Feeling stiff? Let the computer take a look
How computer vision could revolutionise the management of musculoskeletal disease
What if you could point your smartphone camera at your hand to see if your joint swelling had got worse? Or set up your tablet on a tripod whilst you perform a range of movements in front of the camera.
Before you read this, sit up straight. You’ll thank me later.
🤷♂️ Problem
1.7 billion people (yes - billion) have a musculoskeletal condition. They’re the leading cause of disability worldwide and are costly to both health services and the wider economy (early retirement, absenteeism).
💡 Solution
Use computer vision, a type of AI, to provide monitoring and rehabilitation for musculoskeletal conditions. Computer vision solutions are scalable and can be used remotely.
📖 Terms
Computer vision. An interdisciplinary scientific field that deals with how computers can gain high-level understanding from digital images or videos. It has a wide range of applications across healthcare - such as monitoring blood loss in the operating theatre, to detecting abnormalities on medical imaging.
📚 History
Developments in computer vision sort of progressed with our understanding of human vision…
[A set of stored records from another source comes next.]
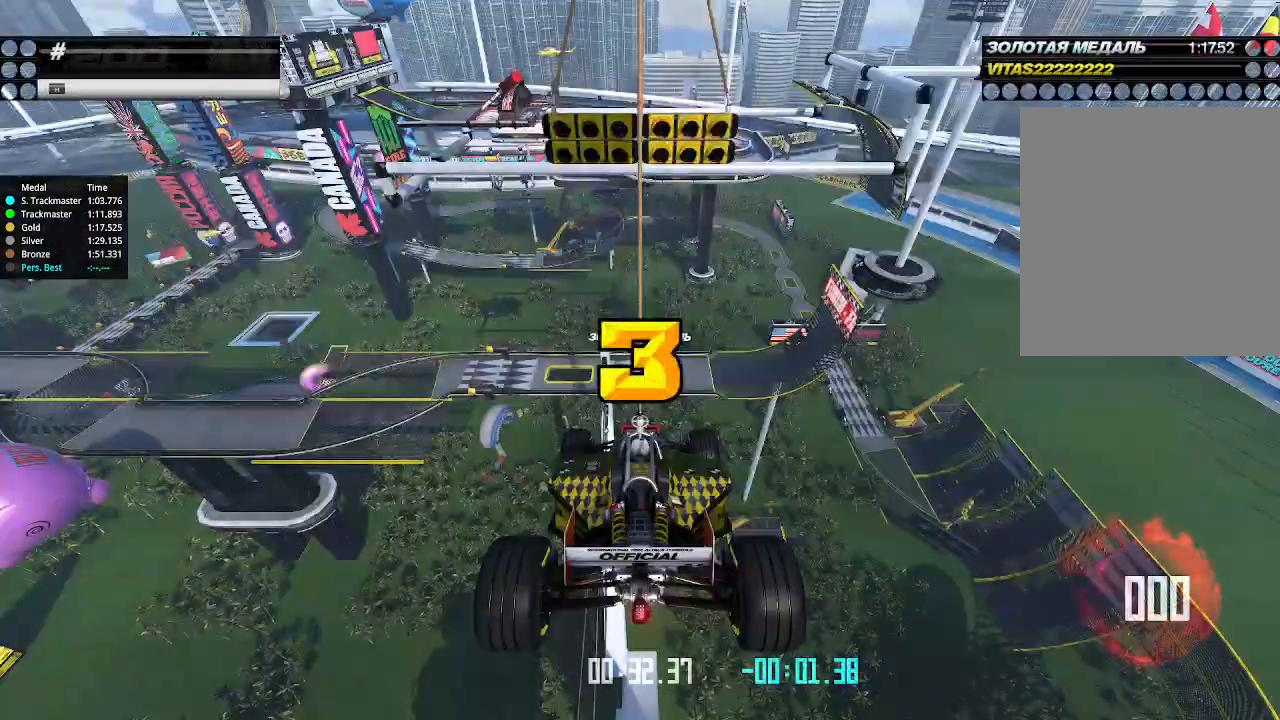
{"keys": ["up"], "events": [[500, "up", "down"]]}
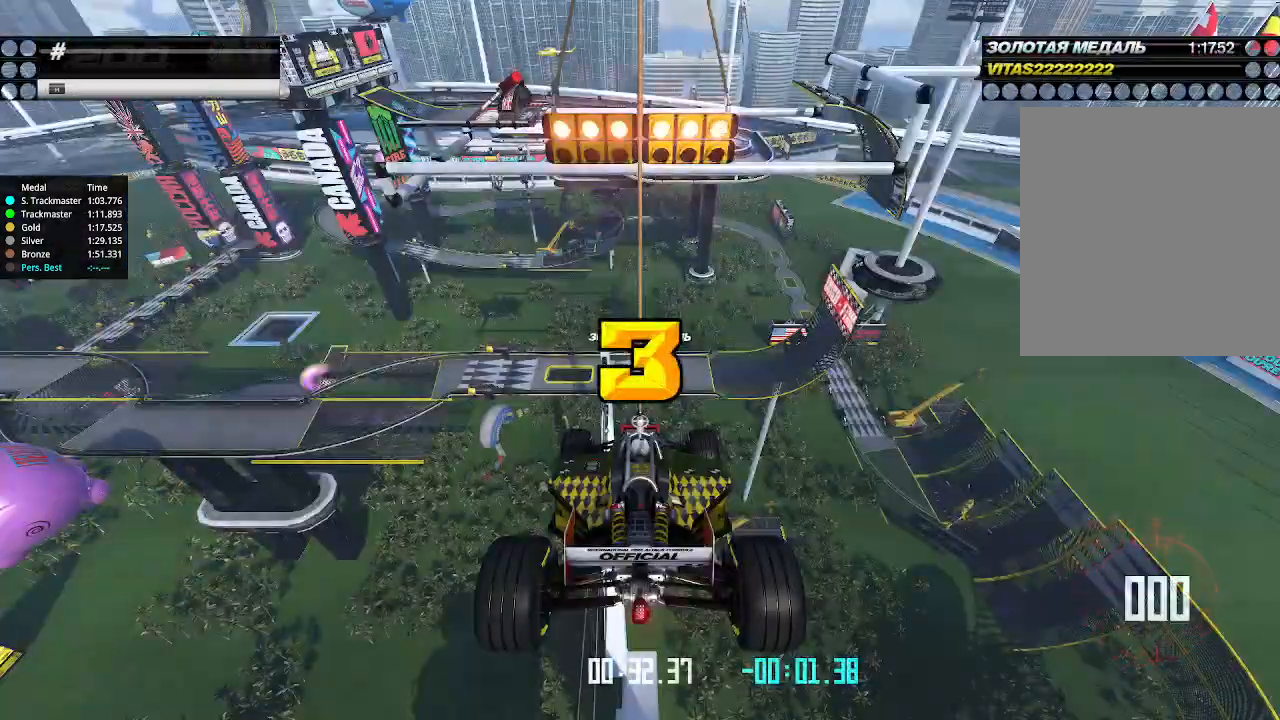
{"keys": ["up"], "events": []}
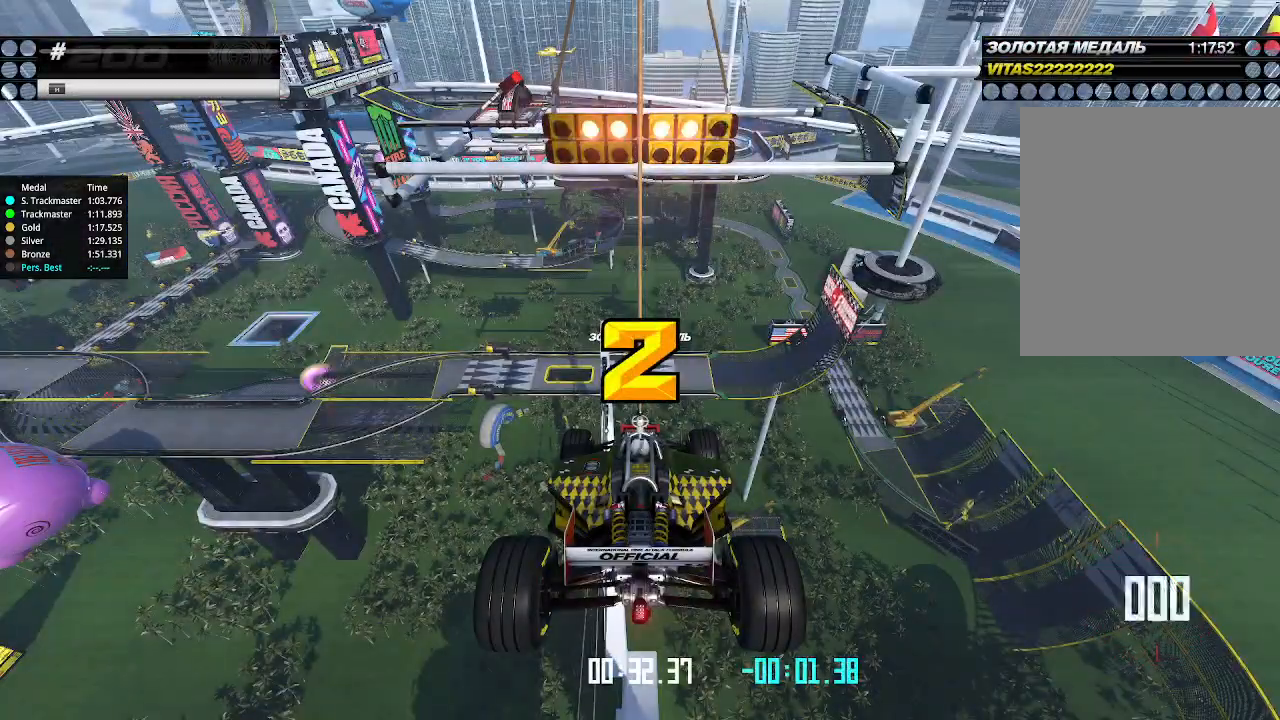
{"keys": ["up"], "events": []}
1950s. In the name of science, no animal is safe. Scientists begin to understand the neurophysiology of visual perception by conducting experiments on cats. By looking at how neurons react to certain stimuli, they determine that vision is hierarchical. Features like edges are detected first, then shapes, then more complex representations.
1959. Researchers develop a method to turn images into grids of numbers - a format which computers can read. The first image to be scanned? The inventors son. An image so famous that it’s now proudly stored in the Portland Museum of Art.
1963. At a time when a PhD thesis could still be groundbreaking, Lawrence Roberts described a process of deriving 3D information of solid objects from 2D photographs. His work is widely regards as being the precursor to computer vision.
1979. Japanese computer scientist Kunihiko Fukushima build an artificial neural network called ‘neocognitron’ that can detect patterns including Japanese handwritten characters. Arguably it’s the first convolutional neural net.
1982. British neuroscientist David Marr establishes a framework for vision where low-level algorithms that detect edges and curves etc are used as stepping stones towards a high-level understanding of visual data.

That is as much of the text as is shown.